Saturday, May 9, 2009

U.S. teacher broke law by calling creationism "superstitious nonsense"

More delights from south of the border:
A US teenager has successfully won a lawsuit against a teacher who described creationism as "superstitious nonsense".

Chad Farnan, a devout Christian studying at California's Capistrano Valley high school, persuaded a judge that his European history teacher, James Corbett, violated the establishment clause of the First Amendment, which courts interpret as banning government employees from promoting, or displaying hostility towards, religion.
From the Guardian, via Unionist in this babble thread. Maybe the teacher was being unnecessarily rude, but you have to wonder what kind of chilling effect this ruling might have on other teachers. To be fair, the judge dismissed a lot of the complaints, and only the aforementioned comment was deemed to cross the line, but still...
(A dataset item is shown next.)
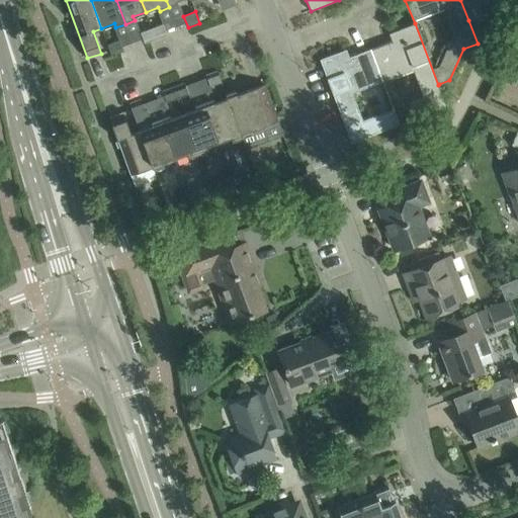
[(155,39),(167,35),(163,23),(151,28),(155,39)]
Indeed, American culture seems to be getting more and more anti-intellectual as time passes. Here's a nice piece by Heather Mallick on the subject, in which she discusses Susan Jacoby's The Age of American Unreason:

On September 11, 2001, New York author and historian Susan Jacoby headed home, not unreasonably stopping at a bar first, where she overheard a conversation between two men in suits:

"It's just like Pearl Harbor," one of the men said.

"What's Pearl Harbor?" the other one asked.

"That was when the Vietnamese dropped bombs in a harbour, and it started the Vietnam War," the first man replied.

Yikes. And it's getting worse, not better.